The allocator limit was 16 MiB before the 20210617 incident. Assuming it was not due to other optimization bottleneck, this does pose a theoretical limit for how many nominators we can support given the current algorithm, even if we delegate full block and full WebAssembly memory to the election algorithm. It will be at most x256 size of the current number of nominators, and in reality probably much less.

Fixes

Current known proposed or implemented fixes of the OOM problem. Note that none of the fixes can completely deal with the issue, due to the nature of stop-the-world operation of the verification part. It either optimizes memory usages or WebAssembly executions (leaving the essence of the algorithm unchanged) or imposes on-chain limits that have the corresponding centralization concerns.

Bump the memory limits and implement a better allocator

The memory limits currently imposed on the runtime is still much lower than what the WebAssembly executor allows. Thus most of the current immediate problem can be fixed by bumping the memory limit. The current allocator for WebAssembly runtime is also not the most efficient. A better allocator would also help a lot in this case.

This is how currently the 20210524 incident and the 20210617 incident are fixed, in #8892 and #9102.

Remove the on-chain fallback for solution calculation

Solution calculation is expensive. Thus doing it on-chain is dangerous — a bomb waiting to be triggered. When no solution is submitted off-chain, the election is skipped and we continue to use the current validator set. The election is delayed till later.

This is currently implemented in #8912.

Impose minimum staking bond limits for nominators

By imposing a minimum staking bond limit, it limits the number of nominators that can participate in staking. The obvious issue of this is that it encourages users to form pools off-chain, which leads to varying degrees of centralization.
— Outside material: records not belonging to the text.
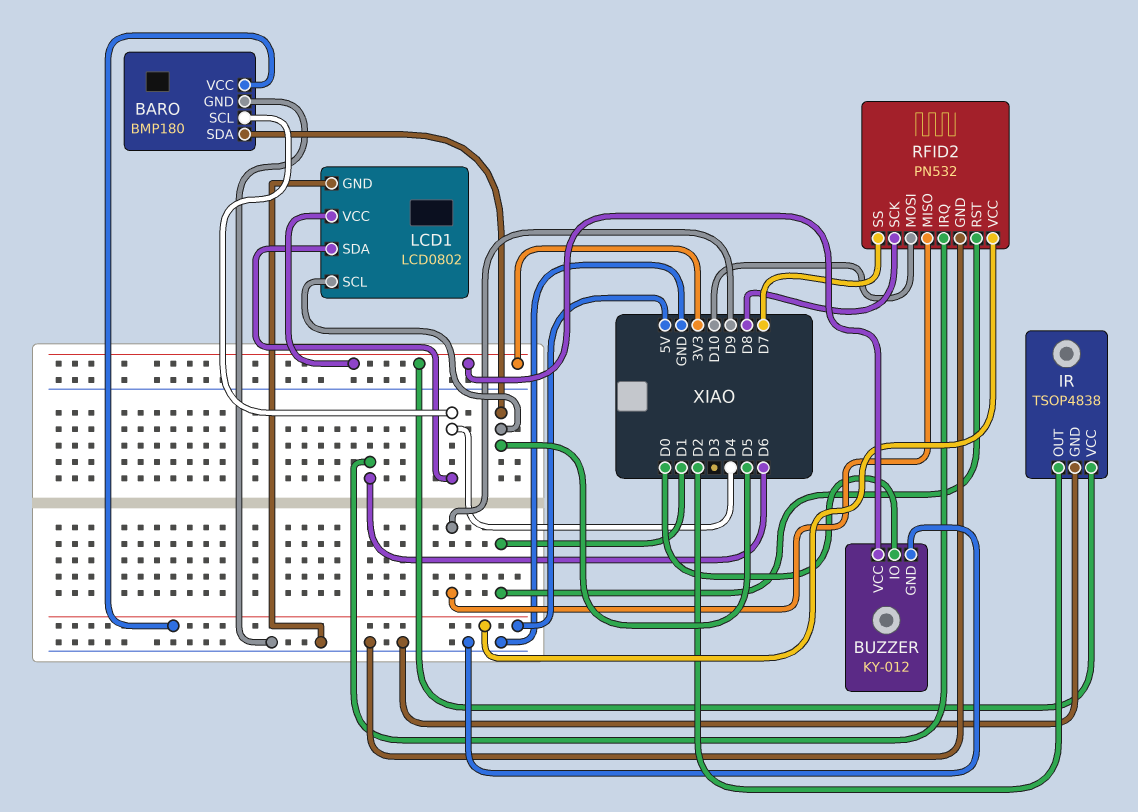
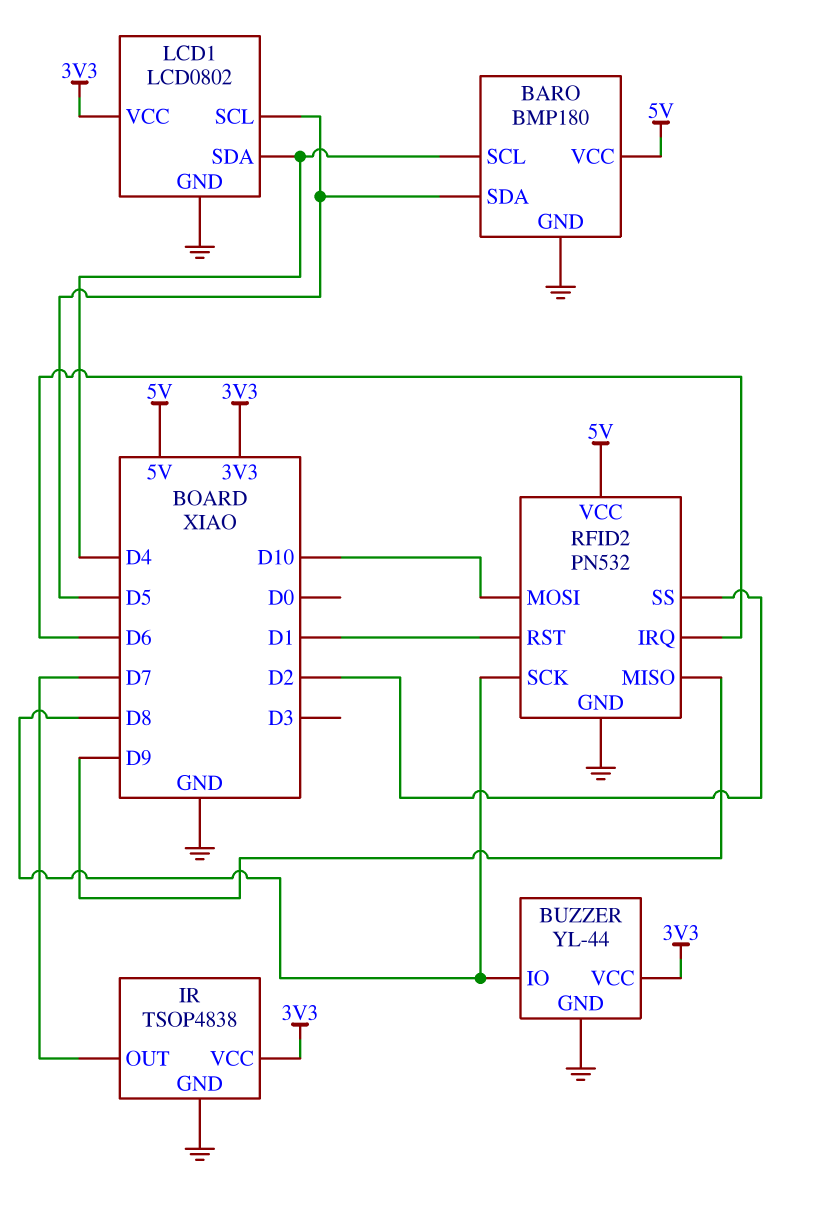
BUZZER: KY-012 -> YL-44
BUZZER pin IO: D0 -> D8
IR pin OUT: D2 -> D7
RFID2 pin SS: D7 -> D2

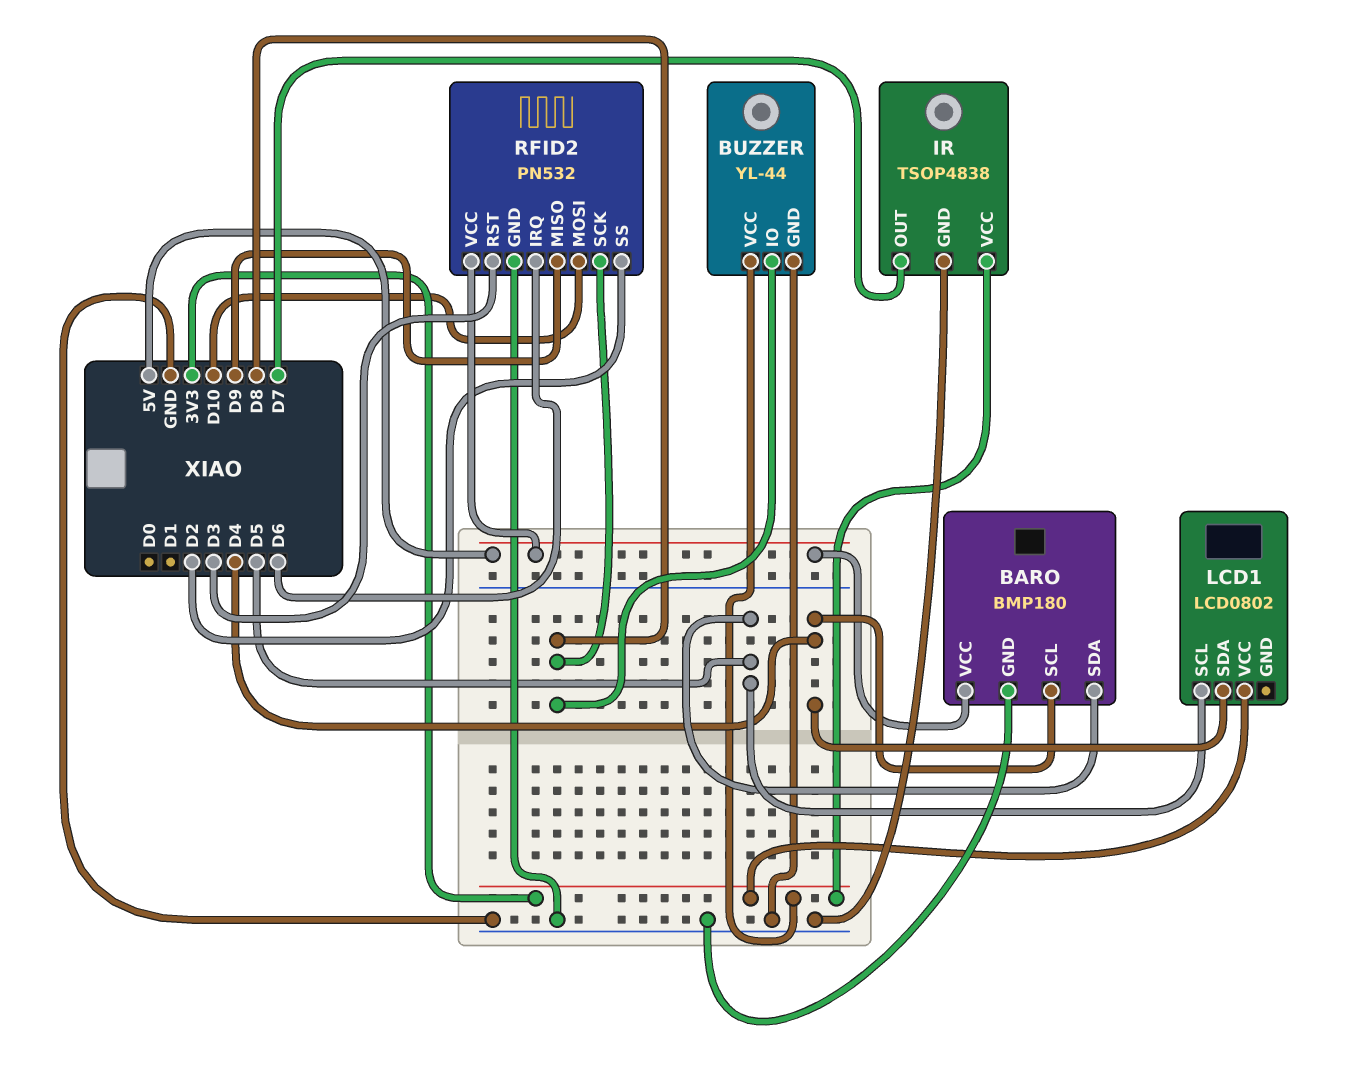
LCD1 pin GND: GND -> none
RFID2 pin RST: D1 -> D3

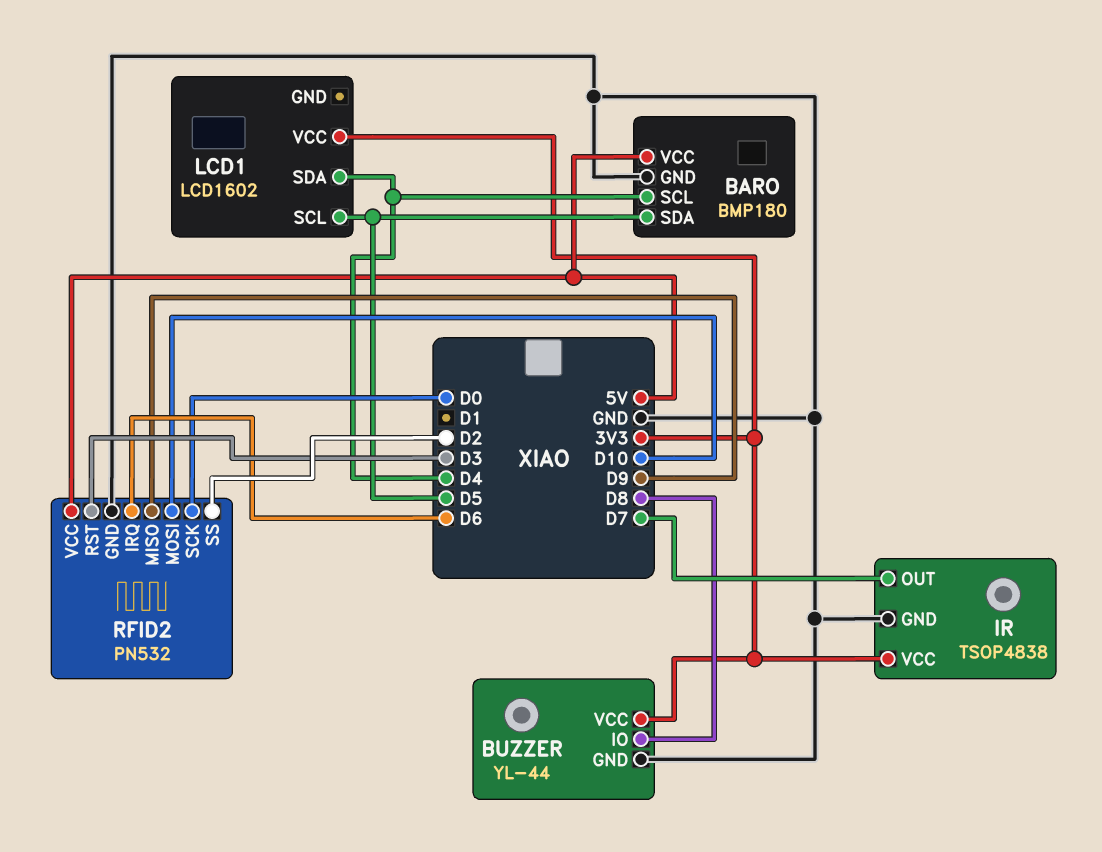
LCD1: LCD0802 -> LCD1602
RFID2 pin SCK: D8 -> D0

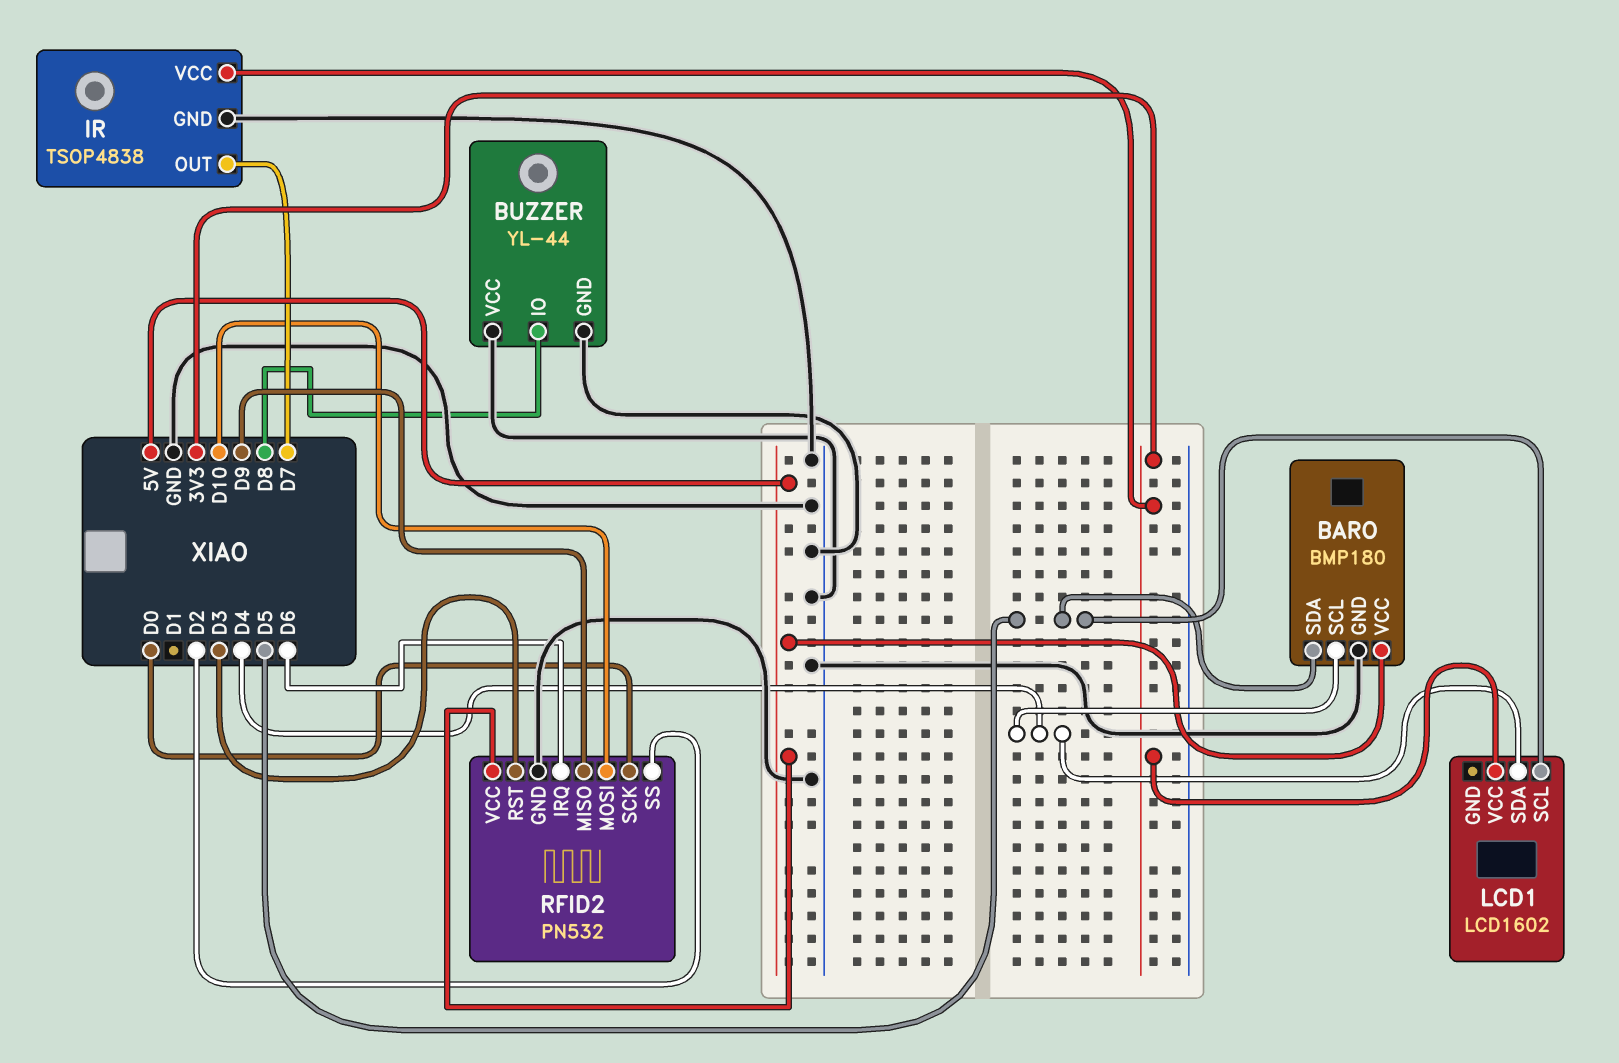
BUZZER pin VCC: 3V3 -> GND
As networks grow larger, the centralization concern will become more and more pressing.

This is currently implemented in #8920.

Delegated nominated proof of stake

Instead of pushing smaller stakers off-chain, they can be encouraged to delegate their nominations on-chain to another nominator. This indirection of delegation is still not ideal, but it addresses some of the centralization concerns above by still encouraging users to at least hold their own wallets.